Pero la innovación no se quedó solamente en la yacaratiá. Otra de las variedades que Schatz identifica especialmente con la provincia es la chipa de yerba mate y caramelo, creada a partir de dos sabores profundamente asociados a la región. Para darle ese perfil, utiliza yerba orgánica en polvo y matcha producida en Eldorado, mientras que el caramelo aporta el toque dulce que completa la combinación.

“Son las que más nos identifican como Misiones, las que más Misiones tienen adentro”, explicó Schatz al referirse a la chipa de yacaratiá y a la de yerba mate con caramelo. En ambas propuestas, el objetivo es tomar ingredientes propios de la provincia y trasladarlos a un producto cotidiano, de manera que la identidad regional aparezca no solo en el nombre, sino también en el sabor.

Una chipa que sale del horno y también llega congelada

El emprendimiento también fue modificando su forma de comercialización. Después de años de trabajo en el local de Eldorado, Chipas Guaraní comenzó a llevar sus productos congelados a distintos comercios de la provincia y también ofrece presentaciones a granel para hoteles, cafés y otros emprendimientos gastronómicos.

La propuesta busca que el consumidor pueda tener una chipa recién horneada sin necesidad de comprarla lista para comer. Las variedades congeladas pueden prepararse tanto en horno como en freidora de aire y, en aproximadamente 15 minutos, están listas para servir.

La marca comenzó así a ampliar lentamente su presencia fuera de Eldorado y ya cuenta con distintos puntos de venta en Iguazú, Posadas, San Vicente y otras localidades misioneras. Además, Schatz apuesta por las degustaciones para que los consumidores conozcan los productos antes de incorporarlos a sus compras habituales, especialmente cuando se trata de sabores menos convencionales.

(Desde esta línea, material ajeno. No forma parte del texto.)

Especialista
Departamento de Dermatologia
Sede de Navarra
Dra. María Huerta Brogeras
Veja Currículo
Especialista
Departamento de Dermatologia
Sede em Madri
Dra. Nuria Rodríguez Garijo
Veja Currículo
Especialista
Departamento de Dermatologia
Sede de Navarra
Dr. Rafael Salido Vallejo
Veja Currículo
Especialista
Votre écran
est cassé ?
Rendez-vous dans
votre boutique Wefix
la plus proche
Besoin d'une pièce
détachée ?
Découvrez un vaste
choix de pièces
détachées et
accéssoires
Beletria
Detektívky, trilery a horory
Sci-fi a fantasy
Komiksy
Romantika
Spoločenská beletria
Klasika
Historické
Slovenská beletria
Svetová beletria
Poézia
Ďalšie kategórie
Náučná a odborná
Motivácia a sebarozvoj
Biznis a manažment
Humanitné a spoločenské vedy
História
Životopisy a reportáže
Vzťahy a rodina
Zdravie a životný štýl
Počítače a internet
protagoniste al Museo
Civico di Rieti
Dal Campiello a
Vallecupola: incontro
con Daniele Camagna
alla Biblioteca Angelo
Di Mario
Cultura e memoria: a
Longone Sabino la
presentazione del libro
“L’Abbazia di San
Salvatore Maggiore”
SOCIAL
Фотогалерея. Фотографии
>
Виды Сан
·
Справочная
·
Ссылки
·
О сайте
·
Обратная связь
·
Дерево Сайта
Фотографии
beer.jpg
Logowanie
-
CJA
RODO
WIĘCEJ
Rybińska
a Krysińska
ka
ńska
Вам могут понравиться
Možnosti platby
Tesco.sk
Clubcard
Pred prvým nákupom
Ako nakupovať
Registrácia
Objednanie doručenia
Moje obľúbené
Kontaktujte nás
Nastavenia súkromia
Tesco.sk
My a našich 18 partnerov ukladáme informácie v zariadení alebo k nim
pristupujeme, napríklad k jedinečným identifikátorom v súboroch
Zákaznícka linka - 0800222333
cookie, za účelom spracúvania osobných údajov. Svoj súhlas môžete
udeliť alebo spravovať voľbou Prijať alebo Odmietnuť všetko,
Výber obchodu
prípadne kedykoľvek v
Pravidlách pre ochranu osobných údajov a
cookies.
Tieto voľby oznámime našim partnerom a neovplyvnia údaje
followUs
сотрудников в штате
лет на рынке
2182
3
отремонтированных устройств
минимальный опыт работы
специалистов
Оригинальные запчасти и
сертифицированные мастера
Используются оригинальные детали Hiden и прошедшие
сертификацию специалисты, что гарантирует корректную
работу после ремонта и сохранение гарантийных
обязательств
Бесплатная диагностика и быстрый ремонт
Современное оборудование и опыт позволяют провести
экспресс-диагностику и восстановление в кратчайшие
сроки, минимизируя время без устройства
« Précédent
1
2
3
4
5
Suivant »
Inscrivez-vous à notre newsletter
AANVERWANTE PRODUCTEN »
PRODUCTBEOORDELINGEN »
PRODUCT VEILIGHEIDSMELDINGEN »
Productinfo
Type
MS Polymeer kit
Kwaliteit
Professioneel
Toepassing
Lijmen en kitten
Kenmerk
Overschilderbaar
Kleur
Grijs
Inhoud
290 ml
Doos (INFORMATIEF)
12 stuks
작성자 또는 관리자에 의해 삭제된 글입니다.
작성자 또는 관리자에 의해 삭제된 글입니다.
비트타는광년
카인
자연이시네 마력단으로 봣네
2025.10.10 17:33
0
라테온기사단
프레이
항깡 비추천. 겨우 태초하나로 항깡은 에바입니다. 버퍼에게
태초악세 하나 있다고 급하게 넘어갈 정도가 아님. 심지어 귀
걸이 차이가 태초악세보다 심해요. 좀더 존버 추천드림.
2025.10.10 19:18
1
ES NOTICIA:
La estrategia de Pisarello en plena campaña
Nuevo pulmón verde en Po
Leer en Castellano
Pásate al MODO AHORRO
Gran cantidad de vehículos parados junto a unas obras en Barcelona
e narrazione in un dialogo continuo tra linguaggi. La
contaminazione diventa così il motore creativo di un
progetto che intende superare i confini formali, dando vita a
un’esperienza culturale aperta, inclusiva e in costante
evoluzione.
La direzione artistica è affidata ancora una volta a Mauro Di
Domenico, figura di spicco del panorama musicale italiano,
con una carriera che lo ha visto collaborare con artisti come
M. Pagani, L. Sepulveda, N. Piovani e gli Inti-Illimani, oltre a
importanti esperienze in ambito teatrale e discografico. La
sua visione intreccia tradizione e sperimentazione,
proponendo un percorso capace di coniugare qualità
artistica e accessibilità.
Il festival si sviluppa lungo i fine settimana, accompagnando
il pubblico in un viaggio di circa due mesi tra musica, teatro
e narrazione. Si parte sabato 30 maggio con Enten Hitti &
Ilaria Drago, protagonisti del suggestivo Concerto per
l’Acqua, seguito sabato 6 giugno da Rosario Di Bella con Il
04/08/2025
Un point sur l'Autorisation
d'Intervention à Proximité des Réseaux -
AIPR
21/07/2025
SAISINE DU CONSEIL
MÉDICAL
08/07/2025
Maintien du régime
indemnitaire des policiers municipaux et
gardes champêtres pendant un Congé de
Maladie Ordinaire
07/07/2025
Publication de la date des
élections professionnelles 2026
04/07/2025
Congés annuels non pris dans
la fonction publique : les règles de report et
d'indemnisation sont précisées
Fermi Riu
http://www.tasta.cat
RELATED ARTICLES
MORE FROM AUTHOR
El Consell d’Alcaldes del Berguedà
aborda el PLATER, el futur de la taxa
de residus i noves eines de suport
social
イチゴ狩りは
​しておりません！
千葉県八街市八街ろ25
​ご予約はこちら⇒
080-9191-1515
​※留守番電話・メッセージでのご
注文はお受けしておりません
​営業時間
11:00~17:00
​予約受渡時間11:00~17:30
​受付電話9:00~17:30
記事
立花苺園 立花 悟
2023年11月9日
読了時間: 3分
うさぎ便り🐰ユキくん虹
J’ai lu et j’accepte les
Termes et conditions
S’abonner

Dentro de esa expansión también aparece una preocupación que estuvo presente desde el nacimiento del emprendimiento: ofrecer una chipa apta para personas celíacas. Schatz remarcó que la receta tradicional es naturalmente libre de gluten porque se basa en almidón, huevo, leche y queso, pero advirtió que en una panadería convencional puede existir contaminación cruzada. Por eso, el emprendimiento trabaja para mantener una preparación sin ingredientes artificiales y bajo condiciones que permitan preservar esa característica.

El próximo objetivo: cruzar las fronteras de Misiones

Hoy, el desafío de Schatz está puesto en dar el siguiente paso. La empresa cuenta con registros provinciales para comercializar sus productos, pero trabaja para completar los trámites nacionales que le permitan ampliar la distribución y llegar a otros mercados.

Ese proceso tomó una nueva dimensión luego de la pérdida de su hijo, ya que parte de los registros nacionales que habían comenzado a tramitarse estaban a su nombre. Ahora, Schatz debe volver a realizar ese camino, mientras sostiene el emprendimiento familiar junto a su esposo y el equipo de mujeres que participa de la elaboración.

Las recetas siguen estando bajo su responsabilidad, mientras que la producción y la distribución se reparten entre los integrantes del emprendimiento. Esa estructura permitió que aquella idea que comenzó con un local en el centro de Eldorado pueda hoy proyectarse hacia las góndolas y los establecimientos gastronómicos de distintos puntos de la provincia.

El objetivo final es todavía más ambicioso: llevar Chipas Guaraní fuera de Misiones y, si las condiciones lo permiten, llegar algún día al resto del país. La apuesta de Schatz es que no viaje solamente una chipa, sino también una parte de la identidad gastronómica misionera.

Y si hay una variedad capaz de resumir esa intención, probablemente sea la de yacaratiá. Porque detrás de una preparación tan cotidiana como una chipa puede aparecer un ingrediente que sorprende, una historia nacida en Eldorado y un sabor que difícilmente pase desapercibido: madera comestible convertida en una nueva forma de contar Misiones a través de la comida.